BELLACD349
Release Date: 6 July 2012
New Zealand songwriter / producer Lawrence Arabia returns with The Sparrow, the follow up to the critically-acclaimed and award-winning Chant Darling. Venturing away from the harmony-laden, classic pop production of that release, The Sparrow is a more measured and minimalist work, drawing particularly on the influence of the symphonic late-sixties work of Scott Walker and Serge Gainsbourg.
While various ominous words like ‘mature’ and ‘serious’ come to mind, there are still strong traces of the witty pop songwriting that defined the first two Arabia albums. “Travelling Shoes” is a recollection of a young man (not unlike the young James Milne) defining himself against the prevailing culture of his provincial upbringing. “The 03″ muses on the same character’s possible shameful return to that same setting having gone out into the world to achieve his dreams, and failed…
The material for The Sparrow was accumulated throughout 2010, while Lawrence and his band The Prime Ministers toured in support of Chant Darling.

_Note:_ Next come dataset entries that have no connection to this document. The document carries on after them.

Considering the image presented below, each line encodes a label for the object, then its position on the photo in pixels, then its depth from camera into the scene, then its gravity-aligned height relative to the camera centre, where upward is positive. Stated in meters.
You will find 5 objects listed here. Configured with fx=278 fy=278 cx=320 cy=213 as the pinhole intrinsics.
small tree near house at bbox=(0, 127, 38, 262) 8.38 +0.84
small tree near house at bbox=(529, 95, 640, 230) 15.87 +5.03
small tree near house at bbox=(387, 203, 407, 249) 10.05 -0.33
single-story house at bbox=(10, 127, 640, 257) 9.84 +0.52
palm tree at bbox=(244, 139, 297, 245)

Images like the “crude moustache, exposed brains” seen on a poster of Zac Efron in the New York subway, the jaded conversation with the Tom Tom on a rainy British motorway, the last breaths of a London house party that dragged on just a little too long, were collected throughout the year as context-free scribbles in a diary, waiting for songs to attach themselves to.
These images found homes during a fairly frenzied period of writing in borrowed lounge rooms and rehearsal spaces at the end of another abject London summer. During the same period, the enigmatic title ‘The Sparrow’ surfaced and became some kind of mysterious guiding image for the aesthetic of the album, the angst of the inexorably approaching thirties, represented in the form of a small, malevolent bird… God knows why.
In late 2011, with Elroy Finn and Connan Mockasin, Lawrence recorded the basic tracks for these new songs, live, at a large house in Surrey that became known as the Japanese Academy. Strings and horn overdubs were added in a couple of sessions at Auckland’s Roundhead Studios. The Sparrow was produced and mixed by Lawrence Arabia.